WORK INSTRUCTIONS:
Set out every line of the data below as a numbered list, leaving out any blank lines.

TASK MATERIAL:
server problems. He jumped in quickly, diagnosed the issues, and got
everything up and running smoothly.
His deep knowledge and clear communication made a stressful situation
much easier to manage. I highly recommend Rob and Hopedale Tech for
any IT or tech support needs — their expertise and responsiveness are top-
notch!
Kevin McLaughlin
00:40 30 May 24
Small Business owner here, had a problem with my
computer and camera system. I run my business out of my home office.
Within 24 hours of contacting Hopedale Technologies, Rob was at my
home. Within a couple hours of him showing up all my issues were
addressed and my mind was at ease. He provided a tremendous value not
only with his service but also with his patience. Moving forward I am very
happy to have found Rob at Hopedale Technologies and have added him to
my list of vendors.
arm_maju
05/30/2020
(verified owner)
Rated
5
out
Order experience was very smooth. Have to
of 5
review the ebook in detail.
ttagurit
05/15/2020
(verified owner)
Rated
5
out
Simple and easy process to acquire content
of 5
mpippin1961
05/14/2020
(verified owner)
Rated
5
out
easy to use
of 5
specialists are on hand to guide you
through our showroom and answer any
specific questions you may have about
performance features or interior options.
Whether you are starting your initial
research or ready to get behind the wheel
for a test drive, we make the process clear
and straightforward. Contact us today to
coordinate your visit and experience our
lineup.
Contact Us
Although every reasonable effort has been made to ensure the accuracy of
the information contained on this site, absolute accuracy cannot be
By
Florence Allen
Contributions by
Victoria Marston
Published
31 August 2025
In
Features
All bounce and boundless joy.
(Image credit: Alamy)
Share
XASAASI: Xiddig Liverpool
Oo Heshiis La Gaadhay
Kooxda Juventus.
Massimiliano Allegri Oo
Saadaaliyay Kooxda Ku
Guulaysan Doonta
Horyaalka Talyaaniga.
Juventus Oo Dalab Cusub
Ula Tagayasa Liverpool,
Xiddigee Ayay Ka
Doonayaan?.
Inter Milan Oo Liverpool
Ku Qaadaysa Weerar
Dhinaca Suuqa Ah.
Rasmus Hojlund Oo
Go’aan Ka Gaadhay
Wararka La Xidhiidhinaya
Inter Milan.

TASK RESULT:
1. server problems. He jumped in quickly, diagnosed the issues, and got
2. everything up and running smoothly.
3. His deep knowledge and clear communication made a stressful situation
4. much easier to manage. I highly recommend Rob and Hopedale Tech for
5. any IT or tech support needs — their expertise and responsiveness are top-
6. notch!
7. Kevin McLaughlin
8. 00:40 30 May 24
9. Small Business owner here, had a problem with my
10. computer and camera system. I run my business out of my home office.
11. Within 24 hours of contacting Hopedale Technologies, Rob was at my
12. home. Within a couple hours of him showing up all my issues were
13. addressed and my mind was at ease. He provided a tremendous value not
14. only with his service but also with his patience. Moving forward I am very
15. happy to have found Rob at Hopedale Technologies and have added him to
16. my list of vendors.
17. arm_maju
18. 05/30/2020
19. (verified owner)
20. Rated
21. 5
22. out
23. Order experience was very smooth. Have to
24. of 5
25. review the ebook in detail.
26. ttagurit
27. 05/15/2020
28. (verified owner)
29. Rated
30. 5
31. out
32. Simple and easy process to acquire content
33. of 5
34. mpippin1961
35. 05/14/2020
36. (verified owner)
37. Rated
38. 5
39. out
40. easy to use
41. of 5
42. specialists are on hand to guide you
43. through our showroom and answer any
44. specific questions you may have about
45. performance features or interior options.
46. Whether you are starting your initial
47. research or ready to get behind the wheel
48. for a test drive, we make the process clear
49. and straightforward. Contact us today to
50. coordinate your visit and experience our
51. lineup.
52. Contact Us
53. Although every reasonable effort has been made to ensure the accuracy of
54. the information contained on this site, absolute accuracy cannot be
55. By
56. Florence Allen
57. Contributions by
58. Victoria Marston
59. Published
60. 31 August 2025
61. In
62. Features
63. All bounce and boundless joy.
64. (Image credit: Alamy)
65. Share
66. XASAASI: Xiddig Liverpool
67. Oo Heshiis La Gaadhay
68. Kooxda Juventus.
69. Massimiliano Allegri Oo
70. Saadaaliyay Kooxda Ku
71. Guulaysan Doonta
72. Horyaalka Talyaaniga.
73. Juventus Oo Dalab Cusub
74. Ula Tagayasa Liverpool,
75. Xiddigee Ayay Ka
76. Doonayaan?.
77. Inter Milan Oo Liverpool
78. Ku Qaadaysa Weerar
79. Dhinaca Suuqa Ah.
80. Rasmus Hojlund Oo
81. Go’aan Ka Gaadhay
82. Wararka La Xidhiidhinaya
83. Inter Milan.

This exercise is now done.